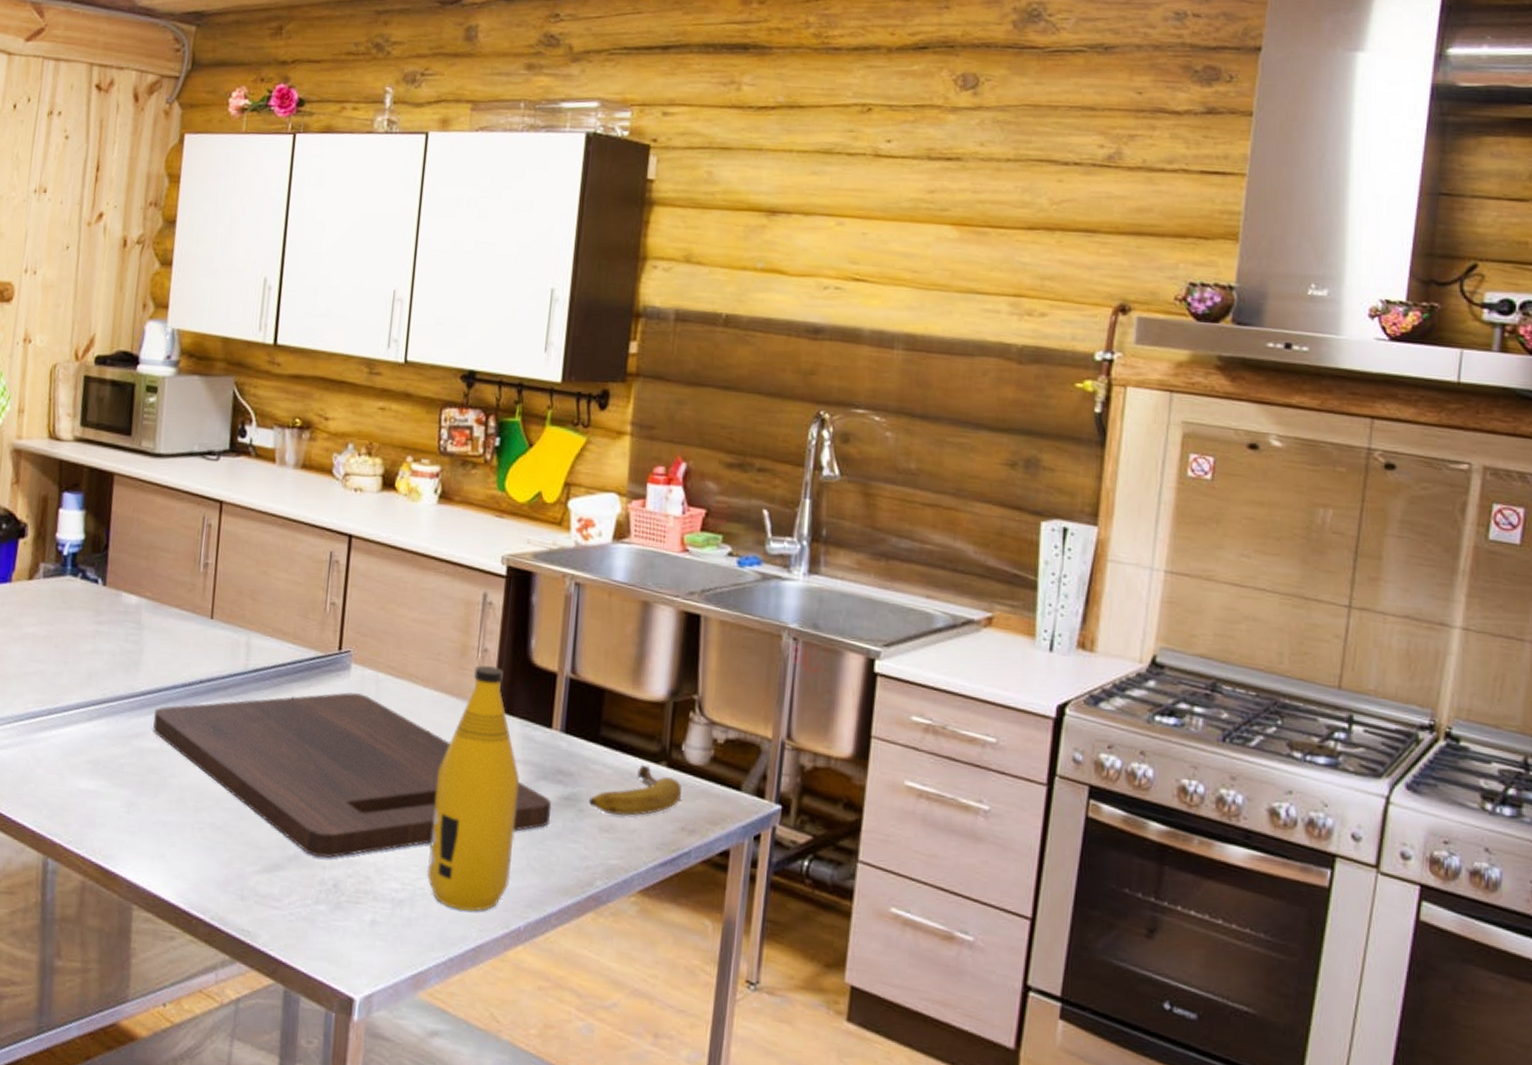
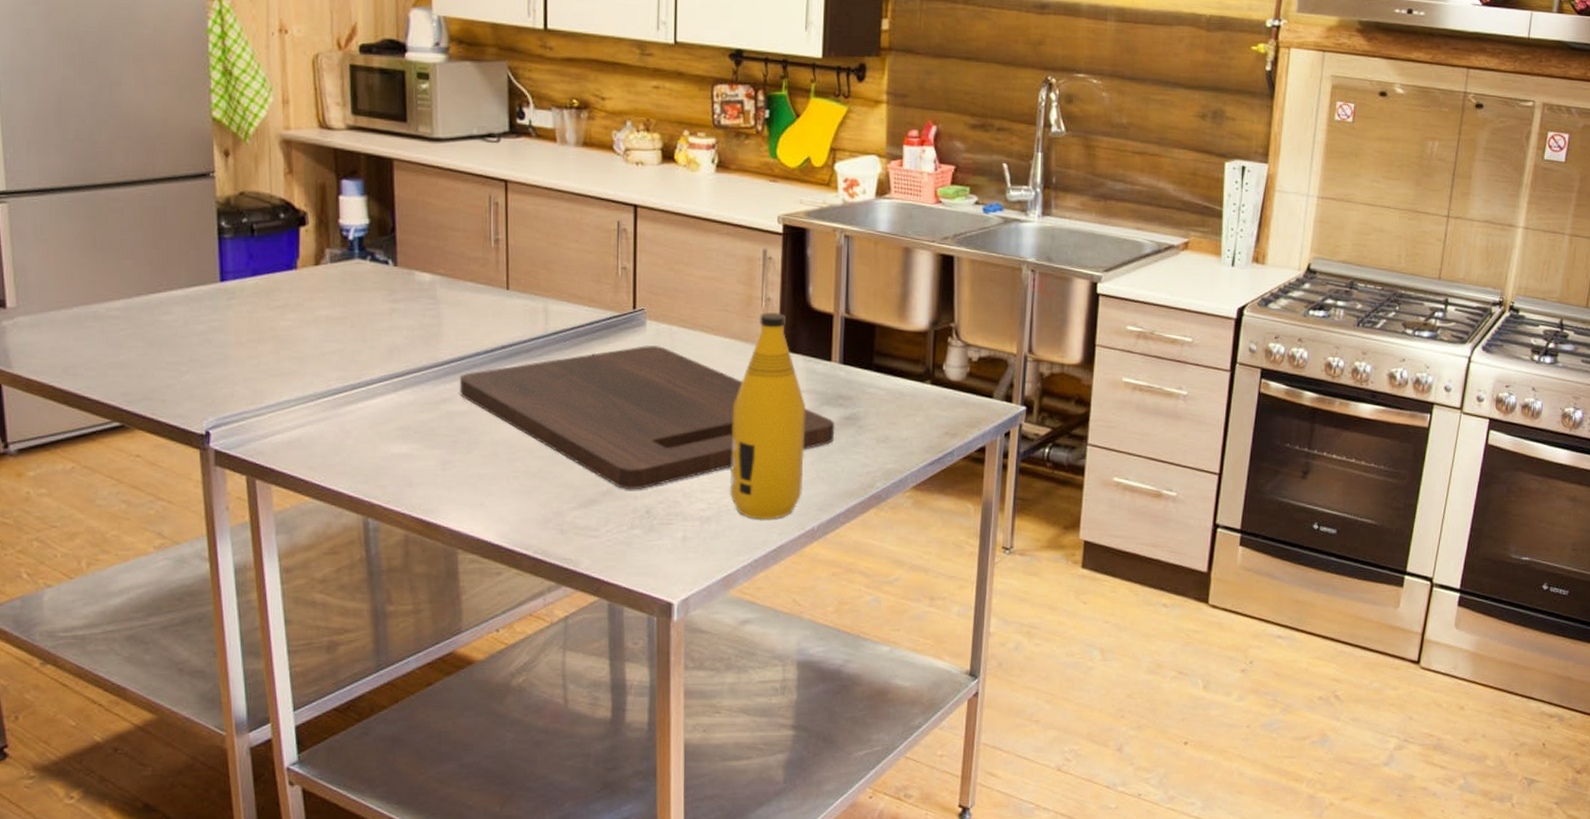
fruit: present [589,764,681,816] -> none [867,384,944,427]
+ + + +
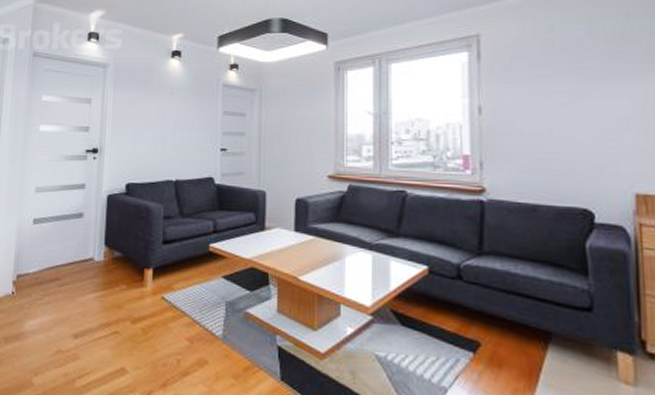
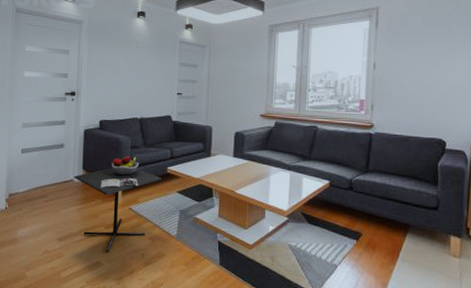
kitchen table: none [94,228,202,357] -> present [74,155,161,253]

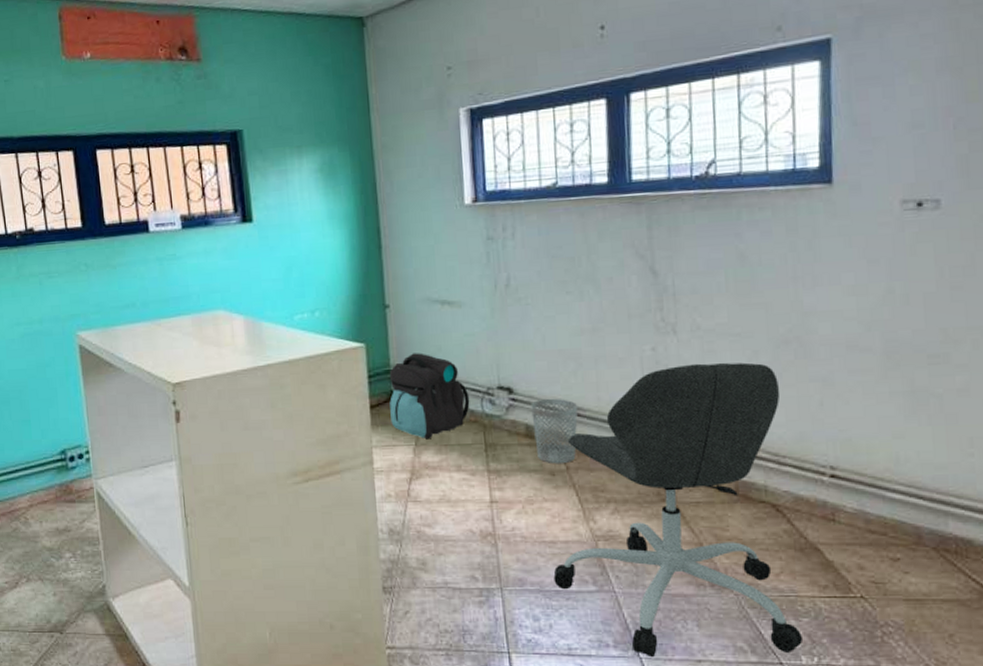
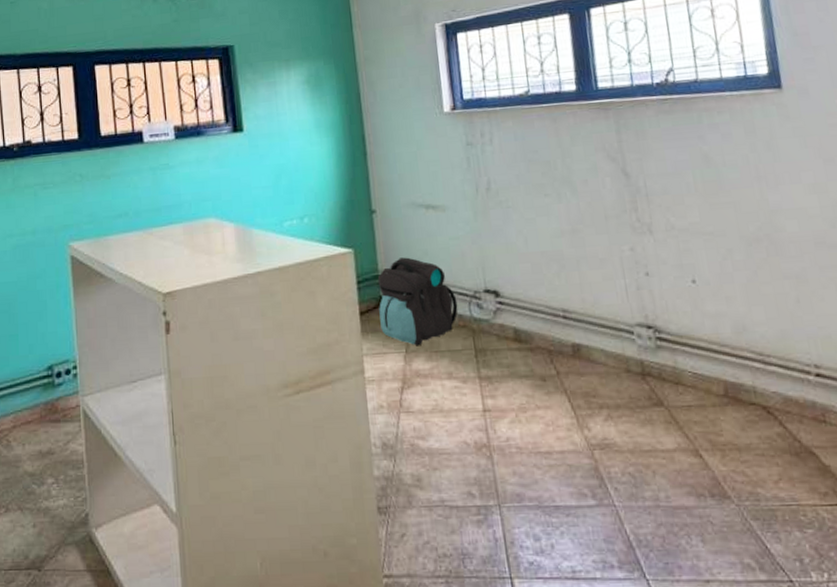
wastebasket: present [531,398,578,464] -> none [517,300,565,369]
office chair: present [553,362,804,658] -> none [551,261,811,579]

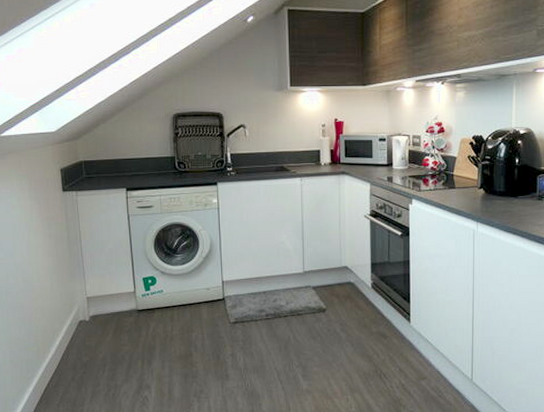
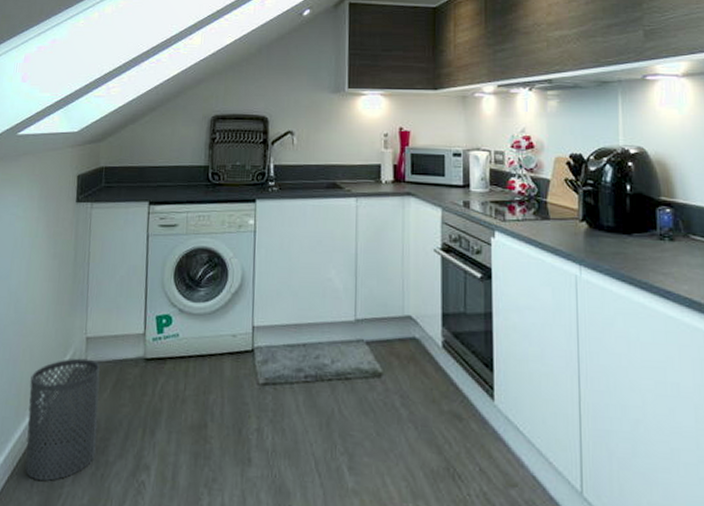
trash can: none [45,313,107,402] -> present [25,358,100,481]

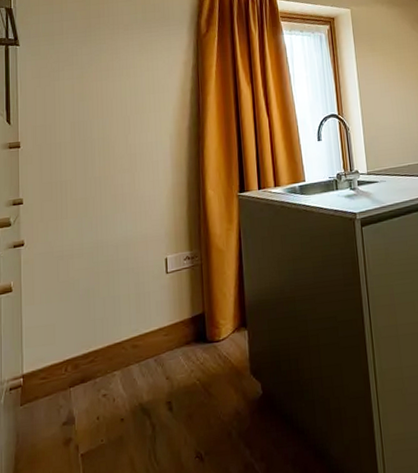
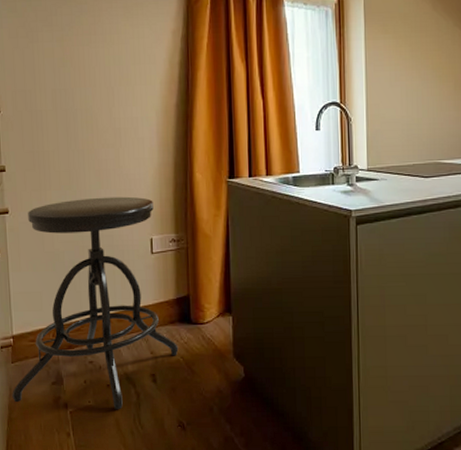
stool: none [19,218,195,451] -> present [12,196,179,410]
+ + + +
» **TASK DETAILS**:
Give again, exactly as written above, every line from the one holding "trash can: none" to the one holding "stool: none [19,218,195,451]", with both ends kept and the pictures left out.

» **RESULT FOR THIS EXERCISE**:
trash can: none [45,313,107,402] -> present [25,358,100,481]

stool: none [19,218,195,451] -> present [12,196,179,410]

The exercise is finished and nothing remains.